The resulting mass–radius plot is exhibited in Figure 3, with line style conventions as seen in Figure 1. All the features discussed in Section 2 are recovered, e.g., the convex shape of the curves $r_x=const$, the approach of these curves to the mass–radius relation based on the EoS (4) at small values of $r_x$, the occupancy of a region beyond the Buchdahl limit up to the black hole limit etc. Since $p_x=p_{*}$ is comparatively small, the resulting mass–radius curve (solid black curve) terminates at rather small mass, quoted above. However, the core–corona decomposition shows that the maximum-mass region of NY$\mathsf{\Delta }$-DD-ME2 (see gray curves) is easily uncovered too, interestingly with sizeable core radii and noticeably smaller up to larger total radii.

4. Summary

We investigate a scenario which assumes the knowledge of a trustable equation of state (EoS) for compact spherical stars at pressures $p\le p_x$. In a core–corona decomposition, the core with an unspecified composition and thus unknown (maybe exotic matter) equation(s) of state is parameterized by a mass $m_x$ and a radius $r_x$; the pressure at $r_x$ is just $p_x$. Besides the unspecified equations of state at $p>p_x$, the core may also contain any type of matter, most notably Dark Matter. By definition, outside the core—in the corona—only a Standard-Model neutron-star matter is present, described by the fiducial (“trustable”) EoS. The solution of the TOV equations of the corona pressure profile $p\left(r\right)$ for radii $r\ge r_x$ delivers a broad range of admissible masses and radii of the total core–corona configurations, bracketed by the black hole limit (thus going beyond the Buchdahl limit) and, in part, by the conventional mass–radius curve. We explore these admissible regions by using two test EoS models of the corona as simple substitutes of a state-of-the-art EoS: one with a constant sound velocity EoS and another one which refers to Buchdahl’s EoS, which in turn approximates some part of a particular density-functional approach, i.e., NY$\mathsf{\Delta }$ DD-ME2. The latter is compatible with current mass–radius observations.
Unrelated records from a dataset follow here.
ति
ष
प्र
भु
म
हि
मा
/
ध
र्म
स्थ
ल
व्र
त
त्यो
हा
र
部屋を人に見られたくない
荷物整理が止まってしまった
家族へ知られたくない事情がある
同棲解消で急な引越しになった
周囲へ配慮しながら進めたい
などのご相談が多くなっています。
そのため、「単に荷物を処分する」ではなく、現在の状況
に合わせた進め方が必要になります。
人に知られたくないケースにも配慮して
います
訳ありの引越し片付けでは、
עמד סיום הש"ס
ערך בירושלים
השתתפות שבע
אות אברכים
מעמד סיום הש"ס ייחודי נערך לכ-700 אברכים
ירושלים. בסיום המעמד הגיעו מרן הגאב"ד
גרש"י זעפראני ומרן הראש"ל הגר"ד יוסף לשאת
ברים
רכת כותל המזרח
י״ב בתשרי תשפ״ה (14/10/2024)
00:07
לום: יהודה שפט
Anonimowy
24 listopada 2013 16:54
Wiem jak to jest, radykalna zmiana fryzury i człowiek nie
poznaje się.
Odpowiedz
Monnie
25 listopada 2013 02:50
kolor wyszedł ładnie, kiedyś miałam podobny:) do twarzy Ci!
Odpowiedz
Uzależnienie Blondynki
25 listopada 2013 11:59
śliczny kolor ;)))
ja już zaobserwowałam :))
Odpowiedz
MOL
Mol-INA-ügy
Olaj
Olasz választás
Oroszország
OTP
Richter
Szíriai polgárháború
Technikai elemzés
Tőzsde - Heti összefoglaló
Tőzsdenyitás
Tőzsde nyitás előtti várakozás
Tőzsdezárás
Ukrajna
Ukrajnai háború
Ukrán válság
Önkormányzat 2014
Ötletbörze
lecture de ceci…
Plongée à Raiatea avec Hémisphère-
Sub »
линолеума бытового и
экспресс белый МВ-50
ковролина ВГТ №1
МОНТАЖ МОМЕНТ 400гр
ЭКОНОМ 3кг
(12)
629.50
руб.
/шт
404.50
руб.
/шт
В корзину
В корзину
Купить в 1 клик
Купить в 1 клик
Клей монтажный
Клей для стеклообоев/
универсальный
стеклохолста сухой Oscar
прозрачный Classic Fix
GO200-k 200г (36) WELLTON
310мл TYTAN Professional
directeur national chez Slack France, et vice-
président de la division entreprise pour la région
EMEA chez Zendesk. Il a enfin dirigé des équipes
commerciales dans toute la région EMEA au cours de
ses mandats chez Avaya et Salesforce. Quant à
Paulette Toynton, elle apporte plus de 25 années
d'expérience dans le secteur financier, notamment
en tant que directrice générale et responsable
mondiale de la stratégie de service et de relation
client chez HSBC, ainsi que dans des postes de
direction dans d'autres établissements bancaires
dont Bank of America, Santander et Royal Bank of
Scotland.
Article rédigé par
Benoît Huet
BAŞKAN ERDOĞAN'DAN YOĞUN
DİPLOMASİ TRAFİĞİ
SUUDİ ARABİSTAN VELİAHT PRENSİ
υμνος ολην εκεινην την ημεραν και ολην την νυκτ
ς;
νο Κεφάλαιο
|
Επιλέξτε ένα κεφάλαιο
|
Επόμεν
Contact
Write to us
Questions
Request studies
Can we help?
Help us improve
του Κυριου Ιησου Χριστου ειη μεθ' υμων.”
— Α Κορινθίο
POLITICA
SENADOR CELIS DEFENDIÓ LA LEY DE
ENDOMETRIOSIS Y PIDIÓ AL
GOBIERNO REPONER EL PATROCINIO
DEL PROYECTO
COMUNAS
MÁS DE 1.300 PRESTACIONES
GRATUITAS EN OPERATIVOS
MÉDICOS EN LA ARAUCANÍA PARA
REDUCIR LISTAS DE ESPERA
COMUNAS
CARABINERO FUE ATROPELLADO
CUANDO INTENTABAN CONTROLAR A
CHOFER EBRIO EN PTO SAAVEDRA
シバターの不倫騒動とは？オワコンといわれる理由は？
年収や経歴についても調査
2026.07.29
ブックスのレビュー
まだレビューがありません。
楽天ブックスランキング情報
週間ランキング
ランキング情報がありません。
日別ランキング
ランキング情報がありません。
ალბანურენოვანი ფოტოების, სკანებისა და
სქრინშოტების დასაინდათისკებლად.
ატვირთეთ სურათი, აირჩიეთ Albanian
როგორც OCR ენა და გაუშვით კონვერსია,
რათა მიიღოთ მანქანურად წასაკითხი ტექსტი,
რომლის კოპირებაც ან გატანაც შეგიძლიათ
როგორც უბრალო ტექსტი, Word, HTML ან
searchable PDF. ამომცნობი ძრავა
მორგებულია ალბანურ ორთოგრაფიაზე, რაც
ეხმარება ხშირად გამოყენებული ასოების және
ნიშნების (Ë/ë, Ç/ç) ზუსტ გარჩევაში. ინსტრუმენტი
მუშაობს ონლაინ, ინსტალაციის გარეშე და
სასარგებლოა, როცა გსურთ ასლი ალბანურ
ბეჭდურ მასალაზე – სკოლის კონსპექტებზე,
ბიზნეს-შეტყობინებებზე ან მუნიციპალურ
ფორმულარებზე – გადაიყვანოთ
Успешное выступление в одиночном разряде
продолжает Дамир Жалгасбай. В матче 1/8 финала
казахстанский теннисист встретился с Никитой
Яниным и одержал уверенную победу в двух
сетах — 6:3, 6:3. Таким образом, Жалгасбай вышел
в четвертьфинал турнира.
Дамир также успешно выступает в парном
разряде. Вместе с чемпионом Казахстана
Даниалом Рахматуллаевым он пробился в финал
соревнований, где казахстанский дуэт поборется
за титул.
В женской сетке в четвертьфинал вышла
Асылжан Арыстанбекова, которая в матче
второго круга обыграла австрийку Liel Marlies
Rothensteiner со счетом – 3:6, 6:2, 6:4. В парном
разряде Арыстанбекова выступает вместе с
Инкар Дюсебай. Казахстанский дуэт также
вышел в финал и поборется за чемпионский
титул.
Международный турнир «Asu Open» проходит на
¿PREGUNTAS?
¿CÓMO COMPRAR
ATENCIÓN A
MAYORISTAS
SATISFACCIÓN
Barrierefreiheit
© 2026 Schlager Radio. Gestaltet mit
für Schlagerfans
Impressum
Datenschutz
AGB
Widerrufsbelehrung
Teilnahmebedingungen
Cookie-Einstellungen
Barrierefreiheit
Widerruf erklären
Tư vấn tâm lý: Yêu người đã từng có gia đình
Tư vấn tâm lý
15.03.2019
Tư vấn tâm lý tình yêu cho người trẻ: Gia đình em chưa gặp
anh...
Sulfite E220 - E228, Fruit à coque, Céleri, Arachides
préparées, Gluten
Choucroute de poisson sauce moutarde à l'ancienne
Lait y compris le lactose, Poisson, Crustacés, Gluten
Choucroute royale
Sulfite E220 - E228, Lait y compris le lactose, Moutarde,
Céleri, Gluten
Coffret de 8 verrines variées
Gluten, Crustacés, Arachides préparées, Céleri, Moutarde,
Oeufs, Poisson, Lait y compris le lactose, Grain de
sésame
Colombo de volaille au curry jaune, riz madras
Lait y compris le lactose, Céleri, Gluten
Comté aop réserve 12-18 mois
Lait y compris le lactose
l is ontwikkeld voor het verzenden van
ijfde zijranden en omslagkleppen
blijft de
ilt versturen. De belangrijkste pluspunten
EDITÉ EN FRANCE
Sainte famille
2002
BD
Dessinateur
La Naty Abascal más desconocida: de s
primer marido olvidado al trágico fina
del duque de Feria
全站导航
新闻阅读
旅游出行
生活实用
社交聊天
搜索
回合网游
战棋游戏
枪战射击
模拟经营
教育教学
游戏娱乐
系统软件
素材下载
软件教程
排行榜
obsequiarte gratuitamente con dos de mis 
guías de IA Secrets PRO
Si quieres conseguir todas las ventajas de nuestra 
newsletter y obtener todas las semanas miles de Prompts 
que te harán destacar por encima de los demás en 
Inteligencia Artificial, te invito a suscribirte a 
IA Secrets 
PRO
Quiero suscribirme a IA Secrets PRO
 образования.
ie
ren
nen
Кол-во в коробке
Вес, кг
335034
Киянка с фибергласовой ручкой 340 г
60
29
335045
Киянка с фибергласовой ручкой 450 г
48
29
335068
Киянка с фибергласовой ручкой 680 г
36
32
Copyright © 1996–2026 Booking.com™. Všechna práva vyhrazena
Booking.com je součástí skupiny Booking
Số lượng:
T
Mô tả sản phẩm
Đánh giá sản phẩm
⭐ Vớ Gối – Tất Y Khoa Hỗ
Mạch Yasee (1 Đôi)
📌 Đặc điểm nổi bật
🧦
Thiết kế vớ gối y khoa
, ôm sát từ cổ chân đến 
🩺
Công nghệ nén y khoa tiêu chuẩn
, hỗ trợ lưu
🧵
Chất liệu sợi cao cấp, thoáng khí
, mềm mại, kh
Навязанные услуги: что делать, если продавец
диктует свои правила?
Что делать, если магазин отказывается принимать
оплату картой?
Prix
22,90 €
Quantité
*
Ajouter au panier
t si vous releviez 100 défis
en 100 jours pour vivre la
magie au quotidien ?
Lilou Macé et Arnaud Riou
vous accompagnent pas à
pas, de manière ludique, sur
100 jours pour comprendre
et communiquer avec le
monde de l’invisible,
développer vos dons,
One may imagine that all possible continuations of a fiducial (“trustable”) EoS beyond $p_x$ generate mass–radius curves within the admissible region, even with the Buchdahl limit as a border line. However, the admissible region is larger, since it can refer to cores which are not described by the isotropic one-fluid TOV equations. A straightforward extension of the latter is provided by the two-fluid TOV equations, dealt with in the Appendix A. In line with investigations of the impact of the cool EoS on compact star properties, including the intriguing quest for twin stars, we add this schematic consideration of compact-star mass–radius relations for an EoS with first-order phase transition. In doing so, the two-fluid model is deployed where the second fluid is aimed at describing Dark Matter leaking out of a Mirror World. This scenario also facilitates the option of twin stars for a wide range of the Dark Matter admixture.